Assigned task: Return the lines exactly as they stand, from the first of the material through the line containing "M : Moyens et Messages (Telmah met à".

** Opening Exercise inputs block **

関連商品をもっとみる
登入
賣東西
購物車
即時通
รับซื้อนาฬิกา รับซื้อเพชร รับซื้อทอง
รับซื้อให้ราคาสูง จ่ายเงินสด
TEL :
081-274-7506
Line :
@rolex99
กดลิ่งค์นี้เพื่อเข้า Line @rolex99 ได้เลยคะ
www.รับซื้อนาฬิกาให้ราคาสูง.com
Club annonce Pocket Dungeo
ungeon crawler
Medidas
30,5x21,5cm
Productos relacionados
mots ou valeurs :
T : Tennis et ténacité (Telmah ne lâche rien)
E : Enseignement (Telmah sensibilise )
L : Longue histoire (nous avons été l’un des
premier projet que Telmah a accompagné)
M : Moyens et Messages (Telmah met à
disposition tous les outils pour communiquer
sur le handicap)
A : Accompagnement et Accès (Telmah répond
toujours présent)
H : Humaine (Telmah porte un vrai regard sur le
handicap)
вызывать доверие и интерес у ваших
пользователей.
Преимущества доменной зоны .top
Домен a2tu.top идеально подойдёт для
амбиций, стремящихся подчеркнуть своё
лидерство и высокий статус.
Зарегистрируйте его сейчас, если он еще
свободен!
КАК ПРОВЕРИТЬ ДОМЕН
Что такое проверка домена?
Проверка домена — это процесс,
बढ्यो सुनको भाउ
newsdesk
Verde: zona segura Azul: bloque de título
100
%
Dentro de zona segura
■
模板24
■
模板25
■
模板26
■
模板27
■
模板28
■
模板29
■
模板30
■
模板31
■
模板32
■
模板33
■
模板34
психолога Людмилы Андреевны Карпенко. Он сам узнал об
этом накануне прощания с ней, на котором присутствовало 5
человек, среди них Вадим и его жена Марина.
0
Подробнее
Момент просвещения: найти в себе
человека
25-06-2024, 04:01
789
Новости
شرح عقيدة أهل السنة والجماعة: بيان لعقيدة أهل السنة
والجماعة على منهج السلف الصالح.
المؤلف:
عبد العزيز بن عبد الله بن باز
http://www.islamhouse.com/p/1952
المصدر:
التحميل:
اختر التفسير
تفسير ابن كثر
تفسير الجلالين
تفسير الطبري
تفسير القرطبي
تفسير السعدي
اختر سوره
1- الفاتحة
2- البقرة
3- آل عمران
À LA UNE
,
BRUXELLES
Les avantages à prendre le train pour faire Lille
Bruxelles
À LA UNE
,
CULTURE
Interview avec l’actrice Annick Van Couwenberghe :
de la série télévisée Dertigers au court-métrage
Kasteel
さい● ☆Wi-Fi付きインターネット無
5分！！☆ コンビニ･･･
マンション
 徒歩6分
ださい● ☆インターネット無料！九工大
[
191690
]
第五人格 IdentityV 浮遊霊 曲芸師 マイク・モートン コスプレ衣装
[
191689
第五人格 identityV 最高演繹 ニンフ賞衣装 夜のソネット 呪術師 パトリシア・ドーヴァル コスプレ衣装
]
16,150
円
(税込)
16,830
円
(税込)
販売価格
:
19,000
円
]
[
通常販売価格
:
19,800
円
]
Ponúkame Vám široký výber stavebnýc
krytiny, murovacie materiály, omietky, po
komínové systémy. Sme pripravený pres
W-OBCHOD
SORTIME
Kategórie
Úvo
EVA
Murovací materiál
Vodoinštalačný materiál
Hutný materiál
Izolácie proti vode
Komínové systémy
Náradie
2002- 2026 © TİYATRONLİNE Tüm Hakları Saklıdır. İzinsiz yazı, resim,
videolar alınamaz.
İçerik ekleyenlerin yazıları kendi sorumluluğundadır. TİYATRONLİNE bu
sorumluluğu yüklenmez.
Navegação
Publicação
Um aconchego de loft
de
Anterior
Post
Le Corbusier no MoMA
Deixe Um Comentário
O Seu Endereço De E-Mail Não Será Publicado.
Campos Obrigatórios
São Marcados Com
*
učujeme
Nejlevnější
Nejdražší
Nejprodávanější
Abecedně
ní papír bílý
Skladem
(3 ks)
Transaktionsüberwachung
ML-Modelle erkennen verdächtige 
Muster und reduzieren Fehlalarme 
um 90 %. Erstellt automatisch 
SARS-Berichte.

** Closing Exercise inputs block **

Task response:
関連商品をもっとみる
登入
賣東西
購物車
即時通
รับซื้อนาฬิกา รับซื้อเพชร รับซื้อทอง
รับซื้อให้ราคาสูง จ่ายเงินสด
TEL :
081-274-7506
Line :
@rolex99
กดลิ่งค์นี้เพื่อเข้า Line @rolex99 ได้เลยคะ
www.รับซื้อนาฬิกาให้ราคาสูง.com
Club annonce Pocket Dungeo
ungeon crawler
Medidas
30,5x21,5cm
Productos relacionados
mots ou valeurs :
T : Tennis et ténacité (Telmah ne lâche rien)
E : Enseignement (Telmah sensibilise )
L : Longue histoire (nous avons été l’un des
premier projet que Telmah a accompagné)
M : Moyens et Messages (Telmah met à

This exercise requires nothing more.